Although the problem has been solved, the understanding is not thorough. If a friend has a thorough understanding, it is also troublesome to point out in the comments. Thank you so much.

------------------------------------------------------------------------Split Line---------------------------------------------- ---------------------------
After discovering this problem, the instructor was also very interested, he was curious, just add such a minimum value to allow the network to continue training is really incredible. But ultimately, the reason for this is that the part of the predicted value has a mathematically insignificant value. So the tutor thought that in seeking the mutual entropy loss, it is possible to cause an arithmetic overflow because it is the exponent of E. The problem remains to be solved.

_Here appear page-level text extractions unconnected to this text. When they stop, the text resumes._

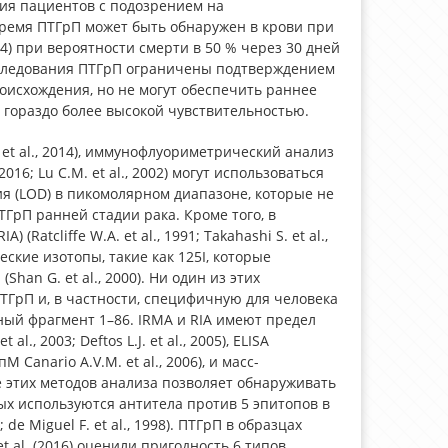
ия пациентов с подозрением на
ремя ПТГрП может быть обнаружен в крови при
 1994) при вероятности смерти в 50 % через 30 дней
 исследования ПТГрП ограничены подтверждением
исхождения, но не могут обеспечить раннее
 гораздо более высокой чувствительностью.
et al., 2014), иммунофлуориметрический анализ
 2016; Lu C.M. et al., 2002) могут использоваться
я (LOD) в пикомолярном диапазоне, которые не
ГрП ранней стадии рака. Кроме того, в
atcliffe W.A. et al., 1991; Takahashi S. et al.,
ские изотопы, такие как 125I, которые
han G. et al., 2000). Ни один из этих
ГрП и, в частности, специфичную для человека
ный фрагмент 1–86. IRMA и RIA имеют предел
., 2003; Deftos L.J. et al., 2005), ELISA
пМ Canario A.V.M. et al., 2006), и масс-
ние этих методов анализа позволяет обнаруживать
рых используются антитела против 5 эпитопов в
; de Miguel F. et al., 1998). ПТГрП в образцах
 al. (2016) оценили пригодность 6 типов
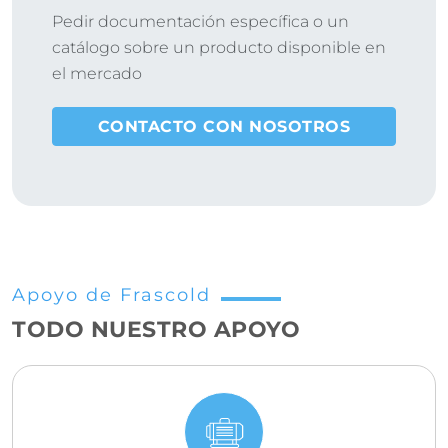
Pedir documentación específica o un
catálogo sobre un producto disponible en
el mercado
CONTACTO CON NOSOTROS
Apoyo de Frascold
TODO NUESTRO APOYO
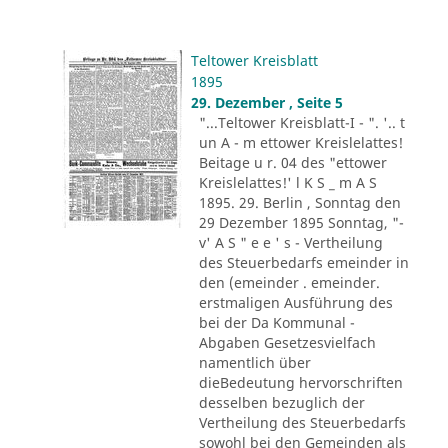
Teltower Kreisblatt
1895
29. Dezember , Seite 5
"...Teltower Kreisblatt-I - ". '.. t
un A - m ettower Kreislelattes!
Beitage u r. 04 des "ettower
Kreislelattes!' l K S _ m A S
1895. 29. Berlin , Sonntag den
29 Dezember 1895 Sonntag, "-
v' A S " e e ' s - Vertheilung
des Steuerbedarfs emeinder in
den (emeinder . emeinder.
erstmaligen Ausführung des
bei der Da Kommunal -
Abgaben Gesetzesvielfach
namentlich über
dieBedeutung hervorschriften
desselben bezuglich der
Vertheilung des Steuerbedarfs
sowohl bei den Gemeinden als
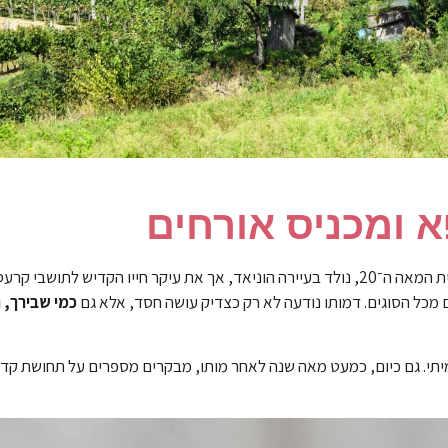
א ומכניס אורחים
הרבי ישעיה שטיינר (1851-1925), מגדולי הצדיקים בהונגריה בראשית המאה ה־20, נולד בעיירה הוניאד, אך את עיקר חיי
ם מכל הסוגים. דמותו נודעה לא רק כצדיק עושה חסד, אלא גם
כמי שבירך, 
אמיתי. גם כיום, כמעט מאה שנה לאחר מותו, מבקרים מספרים על תחושת ק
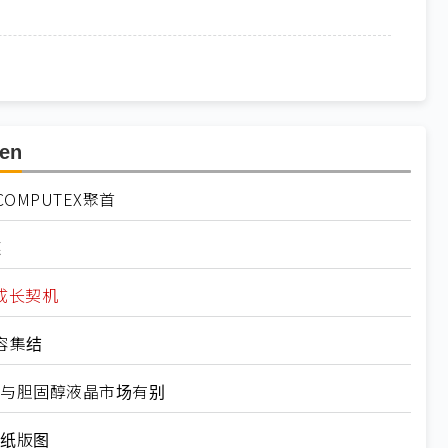
en
MPUTEX聚首
链
成长契机
阵容集结
：与胆固醇液晶市场有别
子纸版图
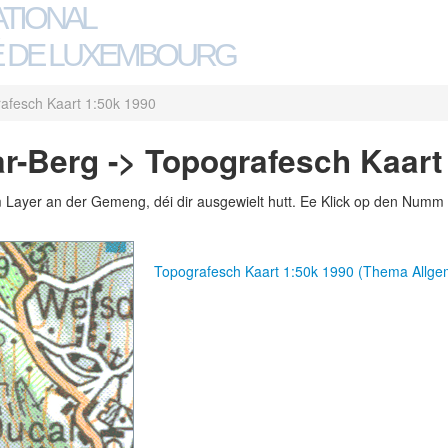
ATIONAL
 DE LUXEMBOURG
afesch Kaart 1:50k 1990
-Berg -> Topografesch Kaart
m Layer an der Gemeng, déi dir ausgewielt hutt. Ee Klick op den Numm 
Topografesch Kaart 1:50k 1990 (Thema Allg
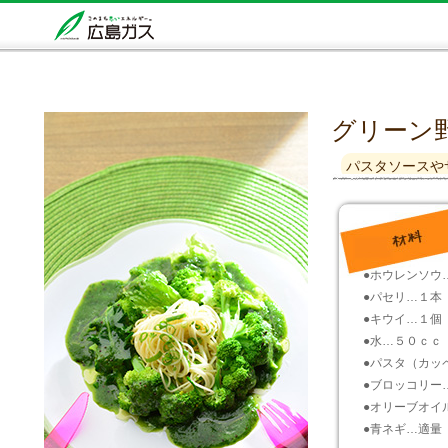
グリーン
パスタソースや
●ホウレンソウ
●パセリ…１本
●キウイ…１個
●水…５０ｃｃ
●パスタ（カッ
●ブロッコリー
●オリーブオイ
●青ネギ…適量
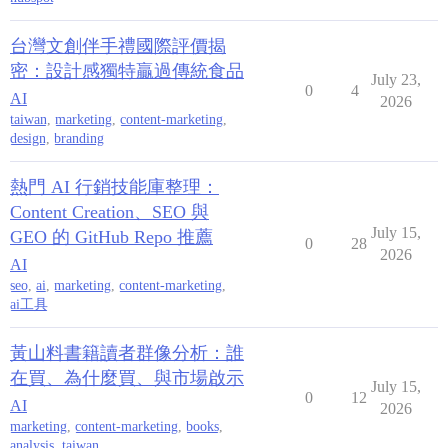
台灣文創伴手禮國際評價揭
密：設計感獨特贏過傳統食品
July 23,
0
4
AI
2026
taiwan
,
marketing
,
content-marketing
,
design
,
branding
熱門 AI 行銷技能庫整理：
Content Creation、SEO 與
July 15,
GEO 的 GitHub Repo 推薦
0
28
2026
AI
seo
,
ai
,
marketing
,
content-marketing
,
ai工具
黃山料書籍讀者群像分析：誰
在買、為什麼買、與市場啟示
July 15,
0
12
AI
2026
marketing
,
content-marketing
,
books
,
analysis
,
taiwan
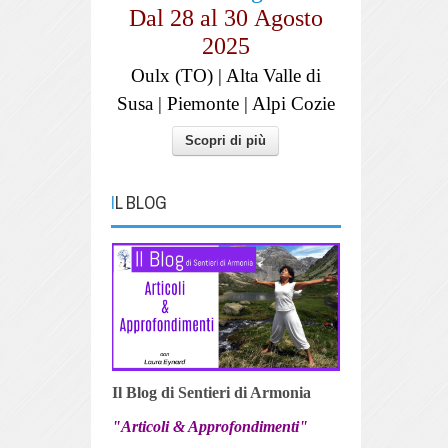
Dal 28 al
30
Agosto
2025
Oulx (TO) | Alta Valle di
Susa | Piemonte | Alpi Cozie
Scopri di più
IL BLOG
Il Blog di Sentieri di Armonia
"Articoli & Approfondimenti"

Attach the StackOverflow in the answer: Http://stackoverflow.com/questions/33712178/tensorflow-nan-bug

Contact Us

The content source of this page is from Internet, which doesn't represent Alibaba Cloud's opinion; products and services mentioned on that page don't have any relationship with Alibaba Cloud. If the content of the page makes you feel confusing, please write us an email, we will handle the problem within 5 days after receiving your email.

If you find any instances of plagiarism from the community, please send an email to: info-contact@alibabacloud.com and provide relevant evidence. A staff member will contact you within 5 working days.

A Free Trial That Lets You Build Big!

Start building with 50+ products and up to 12 months usage for Elastic Compute Service

  • Sales Support

    1 on 1 presale consultation

  • After-Sales Support

    24/7 Technical Support 6 Free Tickets per Quarter Faster Response

  • Alibaba Cloud offers highly flexible support services tailored to meet your exact needs.